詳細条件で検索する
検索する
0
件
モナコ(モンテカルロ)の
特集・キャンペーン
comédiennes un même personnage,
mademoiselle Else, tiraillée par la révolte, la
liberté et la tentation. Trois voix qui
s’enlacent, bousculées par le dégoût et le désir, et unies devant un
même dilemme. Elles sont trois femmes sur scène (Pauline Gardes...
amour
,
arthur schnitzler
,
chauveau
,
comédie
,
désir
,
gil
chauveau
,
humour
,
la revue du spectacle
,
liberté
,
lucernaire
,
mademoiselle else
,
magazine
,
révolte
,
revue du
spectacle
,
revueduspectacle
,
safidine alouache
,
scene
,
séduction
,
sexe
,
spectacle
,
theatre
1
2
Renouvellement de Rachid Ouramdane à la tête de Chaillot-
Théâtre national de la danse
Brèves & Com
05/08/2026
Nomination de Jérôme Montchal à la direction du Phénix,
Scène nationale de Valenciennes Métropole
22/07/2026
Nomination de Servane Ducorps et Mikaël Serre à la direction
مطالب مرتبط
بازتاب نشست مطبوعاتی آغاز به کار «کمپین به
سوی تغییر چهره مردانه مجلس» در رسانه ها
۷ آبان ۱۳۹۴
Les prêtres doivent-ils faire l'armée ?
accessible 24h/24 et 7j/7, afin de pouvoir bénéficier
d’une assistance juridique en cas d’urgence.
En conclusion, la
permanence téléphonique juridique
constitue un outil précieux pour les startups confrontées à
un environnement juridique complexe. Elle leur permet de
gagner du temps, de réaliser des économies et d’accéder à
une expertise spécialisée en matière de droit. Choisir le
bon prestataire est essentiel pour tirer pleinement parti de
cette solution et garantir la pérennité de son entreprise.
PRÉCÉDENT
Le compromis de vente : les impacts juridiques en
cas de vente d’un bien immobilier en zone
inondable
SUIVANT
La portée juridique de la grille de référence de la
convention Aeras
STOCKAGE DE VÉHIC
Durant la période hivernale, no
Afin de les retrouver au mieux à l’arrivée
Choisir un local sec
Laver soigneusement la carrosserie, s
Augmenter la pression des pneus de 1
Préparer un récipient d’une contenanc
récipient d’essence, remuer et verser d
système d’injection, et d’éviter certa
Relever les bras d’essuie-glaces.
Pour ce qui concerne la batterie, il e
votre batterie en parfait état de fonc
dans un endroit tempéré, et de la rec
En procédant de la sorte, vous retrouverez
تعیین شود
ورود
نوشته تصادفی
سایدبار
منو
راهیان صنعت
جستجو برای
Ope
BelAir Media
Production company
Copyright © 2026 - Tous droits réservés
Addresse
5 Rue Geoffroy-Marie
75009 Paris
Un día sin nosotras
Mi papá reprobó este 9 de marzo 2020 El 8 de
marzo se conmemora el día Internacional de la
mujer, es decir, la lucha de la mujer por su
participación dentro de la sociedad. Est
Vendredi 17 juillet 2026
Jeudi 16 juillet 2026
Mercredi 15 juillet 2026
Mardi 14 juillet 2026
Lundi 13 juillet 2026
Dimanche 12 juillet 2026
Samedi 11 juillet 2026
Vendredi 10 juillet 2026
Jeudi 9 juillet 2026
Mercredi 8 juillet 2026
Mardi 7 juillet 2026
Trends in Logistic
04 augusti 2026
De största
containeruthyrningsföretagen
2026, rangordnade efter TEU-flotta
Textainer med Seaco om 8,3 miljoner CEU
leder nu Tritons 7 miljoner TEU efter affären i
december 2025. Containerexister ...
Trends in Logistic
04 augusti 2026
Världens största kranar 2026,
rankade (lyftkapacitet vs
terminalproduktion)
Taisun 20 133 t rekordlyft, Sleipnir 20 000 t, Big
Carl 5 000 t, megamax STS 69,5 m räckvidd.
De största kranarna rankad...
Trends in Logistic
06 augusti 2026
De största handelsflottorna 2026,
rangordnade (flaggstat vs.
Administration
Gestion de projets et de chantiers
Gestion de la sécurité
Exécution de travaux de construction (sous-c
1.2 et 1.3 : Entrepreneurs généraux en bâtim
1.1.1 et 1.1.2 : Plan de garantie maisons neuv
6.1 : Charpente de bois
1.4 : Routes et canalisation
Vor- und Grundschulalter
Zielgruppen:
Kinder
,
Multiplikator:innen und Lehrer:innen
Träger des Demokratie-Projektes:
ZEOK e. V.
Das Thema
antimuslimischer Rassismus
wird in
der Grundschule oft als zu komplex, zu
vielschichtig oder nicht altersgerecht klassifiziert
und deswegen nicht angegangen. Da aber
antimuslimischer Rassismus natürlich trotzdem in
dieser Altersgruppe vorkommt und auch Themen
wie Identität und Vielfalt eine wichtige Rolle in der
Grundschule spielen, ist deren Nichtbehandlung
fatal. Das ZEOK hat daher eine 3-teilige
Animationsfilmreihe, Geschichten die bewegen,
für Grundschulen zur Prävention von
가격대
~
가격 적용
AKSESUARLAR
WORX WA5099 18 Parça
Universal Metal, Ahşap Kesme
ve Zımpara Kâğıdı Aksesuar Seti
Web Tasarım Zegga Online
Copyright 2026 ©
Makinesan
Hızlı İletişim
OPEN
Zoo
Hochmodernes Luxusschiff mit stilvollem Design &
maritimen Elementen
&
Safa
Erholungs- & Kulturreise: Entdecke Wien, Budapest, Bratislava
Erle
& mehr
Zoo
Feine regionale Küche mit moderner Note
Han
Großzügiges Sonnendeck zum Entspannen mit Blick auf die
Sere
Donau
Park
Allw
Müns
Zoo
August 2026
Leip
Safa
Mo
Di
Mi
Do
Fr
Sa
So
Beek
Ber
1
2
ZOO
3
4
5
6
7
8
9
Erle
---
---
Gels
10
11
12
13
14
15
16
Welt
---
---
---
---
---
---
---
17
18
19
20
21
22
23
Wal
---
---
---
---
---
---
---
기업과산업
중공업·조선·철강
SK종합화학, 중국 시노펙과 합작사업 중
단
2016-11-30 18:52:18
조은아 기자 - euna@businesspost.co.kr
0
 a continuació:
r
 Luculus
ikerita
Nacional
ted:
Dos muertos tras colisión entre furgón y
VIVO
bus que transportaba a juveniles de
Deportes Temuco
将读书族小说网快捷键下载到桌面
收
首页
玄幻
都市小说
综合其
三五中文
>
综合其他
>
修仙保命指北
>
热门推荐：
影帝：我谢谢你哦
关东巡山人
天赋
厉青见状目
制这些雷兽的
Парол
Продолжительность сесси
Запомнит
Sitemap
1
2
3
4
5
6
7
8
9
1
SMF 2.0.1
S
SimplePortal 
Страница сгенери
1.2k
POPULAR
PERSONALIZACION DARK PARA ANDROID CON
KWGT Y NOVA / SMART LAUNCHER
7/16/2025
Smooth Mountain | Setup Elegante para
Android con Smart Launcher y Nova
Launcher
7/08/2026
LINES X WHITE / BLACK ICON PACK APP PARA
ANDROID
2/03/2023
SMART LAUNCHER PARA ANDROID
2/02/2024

------------------------------

* Task to complete: All lines above that hold the string "antimuslimischer" should be copied.

* Answer for the task:
antimuslimischer Rassismus
antimuslimischer Rassismus natürlich trotzdem in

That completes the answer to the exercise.